Aantekeningen Business intelligence (BI-5): Business alignment

Business alignment perspectieven:

  1. organisatorisch: geheel aan mensen, middelen, taken en verantwoordelijkheden is erop gericht systematisch informatie te verzamelen, analyseren en verspreiden tbv strategievorming van een organisatie
  2. technologisch: verzamelen van zoveel mogelijk informatie en het analyseren en rapporteren hiervan mbv informatieverwerkenden systemen om intelligente beslissingen te kunnen nemen voor de bedrijfsvoering.

Doel: ontwerpen datawarehouse om strategische managementvragen te beantwoorden

  • ondersteuning van de besluitvorming
  • betere prestaties
  • concurrentiepositie verbeteren

Business intelligence is een cyclus, geen eenmalig project: verzamelen → analyseren → toepassen → etc

Ambities (CEBIT):

  1. begrijpen – operationele processen;
  2. coördineren – processturing;
  3. verbeteren – processen efficiënter/effectiever maken;
  4. innoveren – processen opnieuw inrichten.

Producten aan business kant:

  • query – ad hoc vragen;
  • rapportage – periodieke management informatie;
  • dashboard – overzicht van prestatie indicatoren;
  • OLAP – interactief dashboard;
  • data-mining – verbanden zoeken door algoritmes.

> [Takenlijst]
A: Welke ambities noemen de aantekeningen over business intelligence onder "Ambities (CEBIT)"?
B: Wat is volgens de aantekeningen over business intelligence het doel?

> [Aangeleverd materiaal]
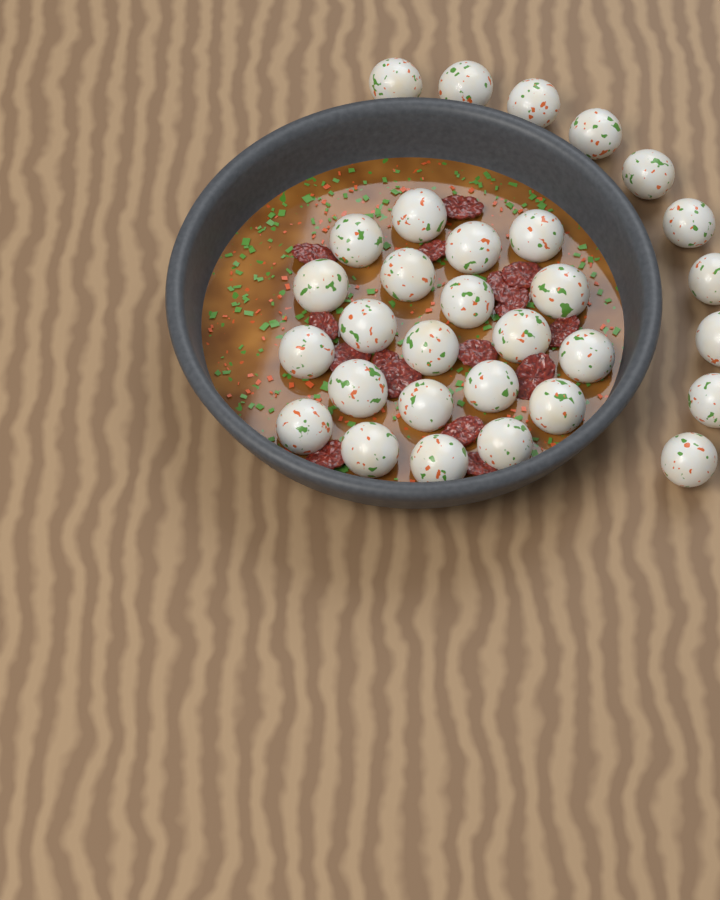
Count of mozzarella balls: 31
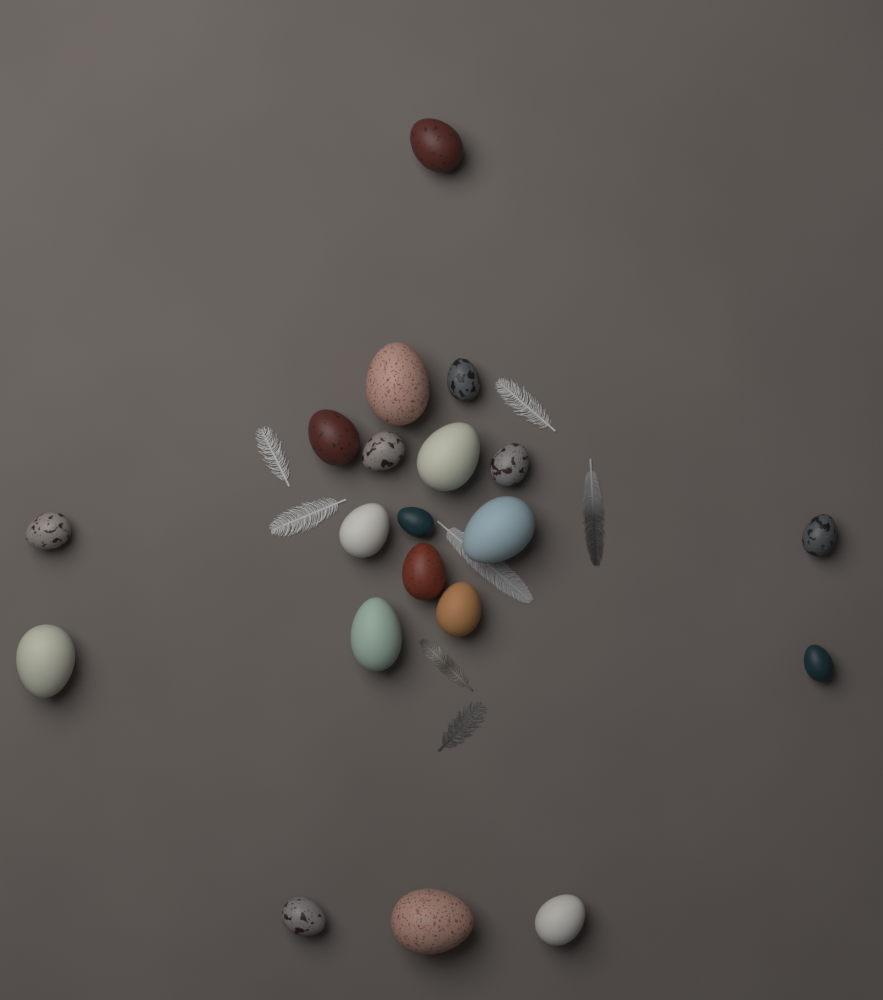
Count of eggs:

> [Antwoorden per taak]
A: Begrijpen, coördineren, verbeteren en innoveren.

B: Een datawarehouse ontwerpen om strategische managementvragen te beantwoorden.